**TASK REQUIREMENTS:** Every record must be given again word for word; no picture belongs in the copy.
INPUT DATA: Begin
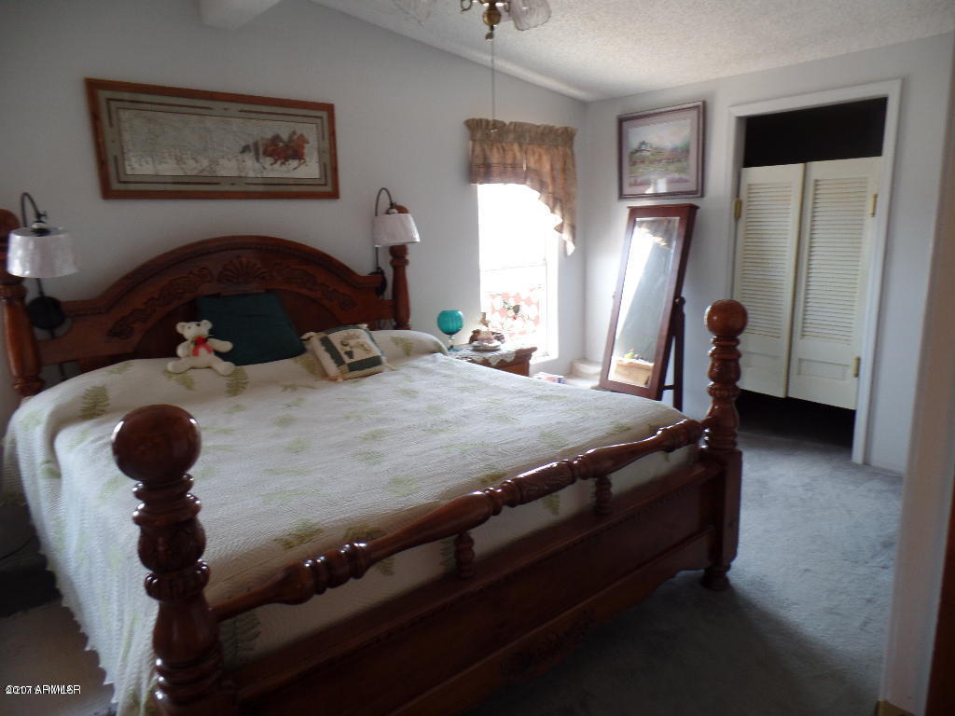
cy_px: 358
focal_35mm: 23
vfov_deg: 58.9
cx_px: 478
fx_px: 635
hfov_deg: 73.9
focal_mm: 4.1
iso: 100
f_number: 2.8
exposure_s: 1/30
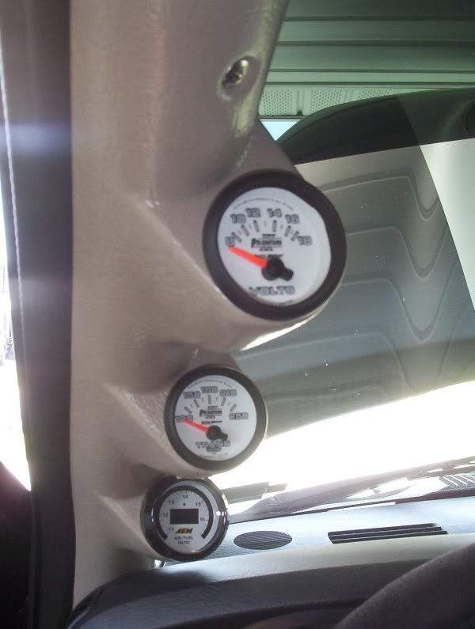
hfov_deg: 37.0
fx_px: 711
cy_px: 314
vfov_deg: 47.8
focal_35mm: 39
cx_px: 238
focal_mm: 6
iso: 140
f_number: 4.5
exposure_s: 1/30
INPUT DATA: End
**OUTPUT:**
cy_px: 358
focal_35mm: 23
vfov_deg: 58.9
cx_px: 478
fx_px: 635
hfov_deg: 73.9
focal_mm: 4.1
iso: 100
f_number: 2.8
exposure_s: 1/30
hfov_deg: 37.0
fx_px: 711
cy_px: 314
vfov_deg: 47.8
focal_35mm: 39
cx_px: 238
focal_mm: 6
iso: 140
f_number: 4.5
exposure_s: 1/30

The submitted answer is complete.